Logo: Berliner ZeitungDas Arbeitsgericht Berlin hat sein Urteil gefällt: Josef Depenbrock darf weiterhin gleichzeitig sowohl Geschäftsführer des Berliner Verlages als auch Chefredakteur der "Berliner Zeitung" bleiben. Der Redaktionsausschuss, der darin einen Verstoß gegen das Redaktionsstatut sah, ist damit mit seiner Feststellungsklage gescheitert.

Das Gericht fand im Redaktionsstatut keine Regelung, die den Verlag bei der Auswahl des Chefredakteurs in irgendeiner Form einschränke. Vielmehr heißt es darin: "Den Chefredakteur bestimmt der Verlag." Der Redaktion werde darin lediglich ein Vorschlagsrecht und die Möglichkeit zur Stellungnahme eingeräumt - ein weitergehendes Mitspracherecht hat die Redaktion aber nicht.

Auch Ewald B. Schulte, der bei Verabschiedung des Redaktionsstatuts Sprecher des Redaktionsausschusses war, inzwischen aber beim Konkurrenzblatt "Tagesspiegel" angeheuert hat, überzeugte mit seinen Ausführungen das Gericht offenbar nicht.
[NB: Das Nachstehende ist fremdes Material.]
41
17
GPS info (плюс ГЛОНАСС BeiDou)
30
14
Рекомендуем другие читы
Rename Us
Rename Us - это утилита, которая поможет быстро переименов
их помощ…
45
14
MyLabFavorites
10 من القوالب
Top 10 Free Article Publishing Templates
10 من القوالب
Er argumentierte, zur Zeit der Festlegung des Statuts habe auch der Verlag nicht an der Trennung zwischen Chefredaktion und Geschäftsführung rütteln wollen, weshalb es keine Notwendigkeit für eine entsprechende Regelung im Redaktionsstatut gegeben habe. Diese Trennung habe man als üblich und selbstverständlich vorausgesetzt.
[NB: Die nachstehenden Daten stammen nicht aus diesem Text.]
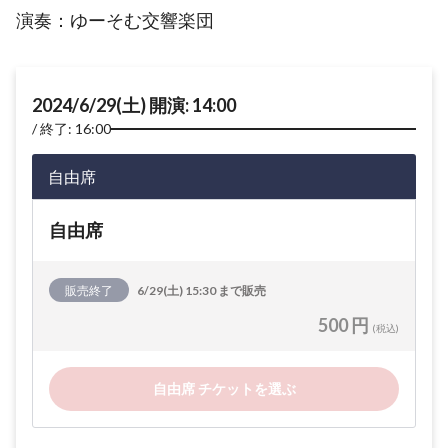
演奏：ゆーそむ交響楽団
2024/6/29(土) 開演: 14:00
終了: 16:00
自由席
自由席
販売終了
6/29(土) 15:30 まで販売
500 円
(税込)
自由席 チケットを選ぶ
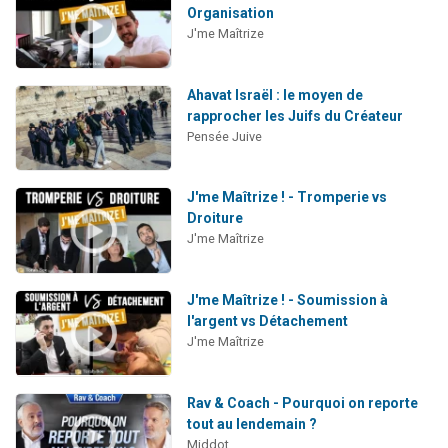
Organisation
J'me Maîtrize
Ahavat Israël : le moyen de
rapprocher les Juifs du Créateur
Pensée Juive
J'me Maîtrize ! - Tromperie vs
Droiture
J'me Maîtrize
J'me Maîtrize ! - Soumission à
l'argent vs Détachement
J'me Maîtrize
Rav & Coach - Pourquoi on reporte
tout au lendemain ?
Middot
Die Vertretung des Redaktionsausschusses hatte zudem angeführt, Depenbrock könne als Geschäftsführer und Chefredakteur in einem die in dem Statut festgelegte Eigenständigkeit der Redaktion nicht sichern. Der Richter äußerte zwar Verständnis für die vorgebrachten Argumente der Kläger - doch einen rechtlichen Anspruch könne man aus dem Redaktionsstatut eben nicht ableiten.

Depenbrock hat sich nun also vor Gericht durchgesetzt - doch die Stimmung zwischen Redaktion und Chefredakteur dürfte das keinesfalls verbessert haben. Der Streit wird wohl - gerade nach dem kürzlich angekündigten verschärften Sparkurs - weiter öffentlich ausgetragen werden. Am Mittwoch war in der "taz" etwa auf der Medienseite eine große Stellenanzeige unter der Überschrift "Verleger gesucht" zu sehen. "Hochmotivierte Tageszeitungs-Redaktion in noch ungekündigter Position möchte sich neuen Herausforderungen stellen", heißt es darin.

Die beiden Gewerkschaften DJV und dju in ver.di bezeichneten das Urteil unterdessen in einer gemeinsamen Stellungnahme als "Pyrrhussieg" für Josef Depenbruck. In Montgomerys Mecom-Gruppe, zu der der Berliner Verlag gehört, stünden Auseinandersetzungen bevor, die Depenbrocks Position erschüttern könnten, heißt es darin. "Auf Dauer sind die beiden Positionen ohne Beschädigung der publizistischen Unabhängigkeit nicht miteinander vereinbar", so DJV-Bundesvorsitzender Konken. "Depenbrock und der hinter ihm stehende Investor David Montgomery sind auf dem besten Weg, ihre Zeitungen zu ruinieren."